Conventionally, a motor driven, variable displacement, axial piston, hydraulic pump drives a hydraulic device such as a motor or cylinder to operate some type of machine. During the operation of the machine its power requirements may vary widely depending upon the work it is doing. Consequently, the power output of the hydraulic pump which drives it also may vary extensively. Often the power output of the hydraulic pump will be limited only when the pressure of the working fluid at the output port of the pump exceeds a set maximum. For example, a pressure compensated, axial piston, hydraulic pump commonly utilizes a pressure compensating control device which reduces the displacement of the pump when the pressure of the working fluid at the pump outlet port exceeds the pressure setting of the compensating mechanism. Because this device responds only to a set maximum pressure for working pressure fluid at a pump outlet, and works independently of pump displacement, the power output of the pump may vary widely. Thus, the pressure compensating mechanism does not serve to limit the amount of power a pump may absorb.

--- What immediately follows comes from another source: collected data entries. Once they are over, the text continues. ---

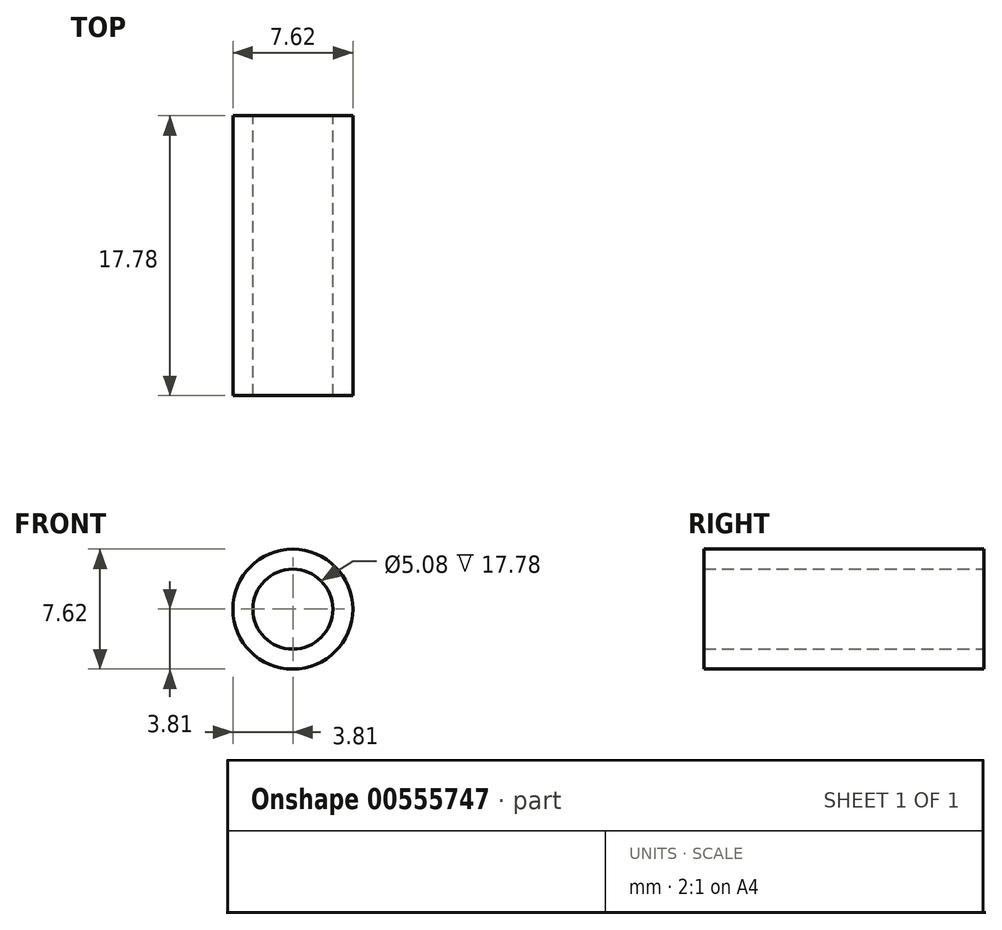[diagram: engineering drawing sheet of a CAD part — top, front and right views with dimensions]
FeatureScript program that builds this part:
annotation { "Feature Type Name" : "Feature", "Feature Type Description" : "" }
export const myFeature = defineFeature(function(context is Context, id is Id, definition is map)
    precondition{}
    {
        {
            var Q0;
            Q0=qCreatedBy(makeId("Front.planeOp"),FACE);
            var sketch = newSketch(context, id + "F0", { "sketchPlane" : qUnion([Q0])});
            skCircle(sketch, "E0", {"center": v(0, 0) * mm, "radius": 2.54 * mm});
            skCircle(sketch, "E1", {"center": v(0, 0) * mm, "radius": 3.81 * mm});
            skSolve(sketch);
        }
        {
            var Q0;
            Q0=makeQuery(id+"F0.imprint","IMPRINT",FACE,{"disambiguationData":[TD([[makeQuery(id+"F0.imprint","IMPRINT",EDGE,{"derivedFrom":sQuery(id+"F0.wireOp",EDGE,"E0")}),-1.0]])]});
            extrude(context, id + "F1", {"entities" : qUnion([Q0]), "depth" : 17.78 * mm, "offsetDistance" : 25.4 * mm});
        }
    });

In some instances, a hydraulic device may demand more power than the motor or prime mover driving it is capable of delivering. This may occur whether the prime mover is driving a single hydraulic device or multiple hydraulic devices. When the hydraulic system absorbs more power than the prime mover is capable of delivering, the prime mover becomes overloaded. If the prime mover is a gasoline or diesel engine, the device may stall. If the prime mover is an electric motor, the electric motor may experience a premature failure. Consequently, it has been found desirable to limit the amount of input horsepower which a hydraulic device such as a variable displacement, axial piston pump may absorb.
Pump horsepower may be determined by multiplying a constant by the flow rate and the pressure of the working fluid output by the pump. One type of power limited device which limits the horsepower output of a variable displacement, axial piston pump to a constant set power may be seen in U.S. Pat. No. 5,183,393 to Schaffner. This device looks at the flow rate and the pressure of the working pressure fluid in the pump outlet. As flow rate changes the pressure setting of a compensator mechanism adjusts to maintain a constant power setting.
It has been found desirable for some applications to provide an easily adjustable displacement control which may be set manually, hydraulically or electro hydraulically from a remote location. The torque limiter device of the instant invention may be adapted easily to act as such a displacement control.